**YOUR GOAL**
Copy the listing word for word, starting at its first line and ending at the line that contains "Sempre di più italiani e stranieri s".

**EXTRACTED INFORMATION**
=== Begin Enclosure ===

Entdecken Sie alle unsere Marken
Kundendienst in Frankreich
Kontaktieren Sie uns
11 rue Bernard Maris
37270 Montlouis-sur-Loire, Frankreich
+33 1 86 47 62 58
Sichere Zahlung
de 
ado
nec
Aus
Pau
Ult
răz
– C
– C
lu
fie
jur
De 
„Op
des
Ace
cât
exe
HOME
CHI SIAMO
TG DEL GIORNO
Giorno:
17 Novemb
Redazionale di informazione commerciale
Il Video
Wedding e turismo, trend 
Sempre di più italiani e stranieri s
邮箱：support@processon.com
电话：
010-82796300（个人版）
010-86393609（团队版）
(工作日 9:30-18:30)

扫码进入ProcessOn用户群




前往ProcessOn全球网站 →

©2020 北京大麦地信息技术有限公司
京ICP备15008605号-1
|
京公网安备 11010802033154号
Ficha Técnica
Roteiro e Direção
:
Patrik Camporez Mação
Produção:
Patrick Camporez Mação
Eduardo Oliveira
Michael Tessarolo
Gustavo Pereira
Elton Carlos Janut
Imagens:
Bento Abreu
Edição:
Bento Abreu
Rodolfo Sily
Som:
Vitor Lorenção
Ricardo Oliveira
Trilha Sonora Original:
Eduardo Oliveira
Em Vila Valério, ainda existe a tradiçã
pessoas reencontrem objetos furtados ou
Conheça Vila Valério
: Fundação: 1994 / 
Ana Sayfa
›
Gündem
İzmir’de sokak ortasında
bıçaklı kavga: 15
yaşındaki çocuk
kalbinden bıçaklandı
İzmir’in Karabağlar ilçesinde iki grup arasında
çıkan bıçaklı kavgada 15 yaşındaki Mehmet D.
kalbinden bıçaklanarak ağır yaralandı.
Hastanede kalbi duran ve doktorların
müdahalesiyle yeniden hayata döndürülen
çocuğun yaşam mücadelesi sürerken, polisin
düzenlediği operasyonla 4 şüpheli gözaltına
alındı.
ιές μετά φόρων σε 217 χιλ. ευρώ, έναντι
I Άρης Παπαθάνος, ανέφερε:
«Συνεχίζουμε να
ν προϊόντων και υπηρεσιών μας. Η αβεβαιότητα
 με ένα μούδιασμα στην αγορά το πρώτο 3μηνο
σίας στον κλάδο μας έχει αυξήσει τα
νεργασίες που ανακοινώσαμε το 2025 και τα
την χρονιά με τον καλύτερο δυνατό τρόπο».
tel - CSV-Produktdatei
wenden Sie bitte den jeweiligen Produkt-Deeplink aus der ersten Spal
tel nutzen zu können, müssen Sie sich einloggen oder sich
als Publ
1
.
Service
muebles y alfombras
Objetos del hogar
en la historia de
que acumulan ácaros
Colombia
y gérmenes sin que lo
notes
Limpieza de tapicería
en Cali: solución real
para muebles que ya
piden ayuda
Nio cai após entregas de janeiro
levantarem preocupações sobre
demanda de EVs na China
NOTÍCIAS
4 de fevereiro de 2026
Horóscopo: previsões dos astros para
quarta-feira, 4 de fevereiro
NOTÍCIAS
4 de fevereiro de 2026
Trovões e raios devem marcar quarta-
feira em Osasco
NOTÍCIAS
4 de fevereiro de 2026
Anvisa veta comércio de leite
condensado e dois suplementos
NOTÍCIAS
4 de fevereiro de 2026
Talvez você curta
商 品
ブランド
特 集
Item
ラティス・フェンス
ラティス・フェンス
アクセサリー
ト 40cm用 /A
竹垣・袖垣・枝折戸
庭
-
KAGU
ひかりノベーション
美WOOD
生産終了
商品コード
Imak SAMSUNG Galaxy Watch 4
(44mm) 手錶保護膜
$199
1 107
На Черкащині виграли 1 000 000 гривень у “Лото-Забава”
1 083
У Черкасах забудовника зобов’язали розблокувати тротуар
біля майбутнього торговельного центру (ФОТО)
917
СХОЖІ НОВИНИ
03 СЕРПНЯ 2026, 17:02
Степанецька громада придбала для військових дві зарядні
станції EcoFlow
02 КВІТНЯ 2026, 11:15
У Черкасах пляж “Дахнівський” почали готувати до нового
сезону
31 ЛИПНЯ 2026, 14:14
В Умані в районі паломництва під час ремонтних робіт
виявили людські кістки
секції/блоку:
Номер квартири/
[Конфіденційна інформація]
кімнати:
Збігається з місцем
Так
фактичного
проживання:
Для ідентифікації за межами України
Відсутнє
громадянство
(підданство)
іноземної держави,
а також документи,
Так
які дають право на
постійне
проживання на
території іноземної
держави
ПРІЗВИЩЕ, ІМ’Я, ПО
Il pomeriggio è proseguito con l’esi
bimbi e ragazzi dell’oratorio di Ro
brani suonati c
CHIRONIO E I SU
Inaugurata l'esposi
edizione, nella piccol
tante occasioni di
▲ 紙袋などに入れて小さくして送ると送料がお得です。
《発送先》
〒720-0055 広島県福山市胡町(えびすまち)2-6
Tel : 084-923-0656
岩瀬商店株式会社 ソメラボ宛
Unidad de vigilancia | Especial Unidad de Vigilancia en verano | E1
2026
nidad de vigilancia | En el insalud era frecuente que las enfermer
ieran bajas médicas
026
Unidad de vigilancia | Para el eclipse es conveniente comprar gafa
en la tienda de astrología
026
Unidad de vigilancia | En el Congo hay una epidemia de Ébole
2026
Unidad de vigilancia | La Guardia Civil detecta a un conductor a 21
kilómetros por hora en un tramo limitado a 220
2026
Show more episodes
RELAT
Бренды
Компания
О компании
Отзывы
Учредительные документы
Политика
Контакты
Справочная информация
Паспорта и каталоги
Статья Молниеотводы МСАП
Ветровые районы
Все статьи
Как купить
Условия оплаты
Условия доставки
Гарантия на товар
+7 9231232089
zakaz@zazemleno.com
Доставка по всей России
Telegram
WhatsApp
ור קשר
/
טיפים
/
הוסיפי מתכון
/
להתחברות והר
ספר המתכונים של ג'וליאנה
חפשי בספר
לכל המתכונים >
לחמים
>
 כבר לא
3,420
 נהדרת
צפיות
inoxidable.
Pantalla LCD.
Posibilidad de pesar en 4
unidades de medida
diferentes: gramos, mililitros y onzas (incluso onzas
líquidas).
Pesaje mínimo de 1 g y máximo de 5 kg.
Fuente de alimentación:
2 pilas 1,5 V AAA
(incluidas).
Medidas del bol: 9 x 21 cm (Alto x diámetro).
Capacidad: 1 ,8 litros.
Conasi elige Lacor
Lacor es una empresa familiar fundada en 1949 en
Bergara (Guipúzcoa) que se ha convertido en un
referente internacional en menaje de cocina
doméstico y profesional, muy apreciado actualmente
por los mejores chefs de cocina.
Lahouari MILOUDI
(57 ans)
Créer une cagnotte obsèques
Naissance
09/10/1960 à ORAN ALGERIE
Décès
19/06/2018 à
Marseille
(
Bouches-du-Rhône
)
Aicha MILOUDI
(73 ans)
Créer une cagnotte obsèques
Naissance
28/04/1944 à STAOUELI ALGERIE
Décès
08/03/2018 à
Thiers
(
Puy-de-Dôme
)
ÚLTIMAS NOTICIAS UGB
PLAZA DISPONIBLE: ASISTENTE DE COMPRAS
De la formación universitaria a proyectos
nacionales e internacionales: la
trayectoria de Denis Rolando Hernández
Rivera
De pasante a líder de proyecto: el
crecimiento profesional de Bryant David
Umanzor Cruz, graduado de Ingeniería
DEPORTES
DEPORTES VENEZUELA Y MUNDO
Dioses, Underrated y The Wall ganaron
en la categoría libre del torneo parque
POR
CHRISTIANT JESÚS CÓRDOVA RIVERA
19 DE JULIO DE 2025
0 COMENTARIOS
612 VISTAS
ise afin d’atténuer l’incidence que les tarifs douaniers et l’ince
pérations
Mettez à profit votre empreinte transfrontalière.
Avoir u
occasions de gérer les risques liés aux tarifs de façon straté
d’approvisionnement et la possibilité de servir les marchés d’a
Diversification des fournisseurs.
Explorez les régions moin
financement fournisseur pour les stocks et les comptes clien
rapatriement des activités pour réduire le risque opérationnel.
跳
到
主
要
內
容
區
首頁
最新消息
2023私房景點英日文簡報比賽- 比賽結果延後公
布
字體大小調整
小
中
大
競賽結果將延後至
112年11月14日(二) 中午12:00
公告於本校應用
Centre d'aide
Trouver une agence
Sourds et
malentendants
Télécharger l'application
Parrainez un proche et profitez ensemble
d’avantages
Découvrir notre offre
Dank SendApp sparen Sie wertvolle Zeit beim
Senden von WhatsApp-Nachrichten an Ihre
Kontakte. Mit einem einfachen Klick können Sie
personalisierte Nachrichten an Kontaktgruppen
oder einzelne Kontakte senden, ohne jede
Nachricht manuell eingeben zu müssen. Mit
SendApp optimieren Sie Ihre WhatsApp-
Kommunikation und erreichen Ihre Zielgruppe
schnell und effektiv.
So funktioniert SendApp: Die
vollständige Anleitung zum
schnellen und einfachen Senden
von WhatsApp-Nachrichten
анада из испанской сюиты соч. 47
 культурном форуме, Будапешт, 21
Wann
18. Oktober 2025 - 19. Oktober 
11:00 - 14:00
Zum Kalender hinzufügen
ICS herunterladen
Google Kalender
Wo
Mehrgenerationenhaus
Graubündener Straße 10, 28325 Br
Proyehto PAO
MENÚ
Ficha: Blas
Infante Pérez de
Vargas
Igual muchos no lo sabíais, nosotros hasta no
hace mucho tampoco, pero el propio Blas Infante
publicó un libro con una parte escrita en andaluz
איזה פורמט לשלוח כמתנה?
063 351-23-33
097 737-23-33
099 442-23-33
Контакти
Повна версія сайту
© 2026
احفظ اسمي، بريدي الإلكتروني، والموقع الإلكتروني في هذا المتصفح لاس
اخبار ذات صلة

=== End Enclosure ===

**EXPECTED OUTPUT**
Entdecken Sie alle unsere Marken
Kundendienst in Frankreich
Kontaktieren Sie uns
11 rue Bernard Maris
37270 Montlouis-sur-Loire, Frankreich
+33 1 86 47 62 58
Sichere Zahlung
de 
ado
nec
Aus
Pau
Ult
răz
– C
– C
lu
fie
jur
De 
„Op
des
Ace
cât
exe
HOME
CHI SIAMO
TG DEL GIORNO
Giorno:
17 Novemb
Redazionale di informazione commerciale
Il Video
Wedding e turismo, trend 
Sempre di più italiani e stranieri s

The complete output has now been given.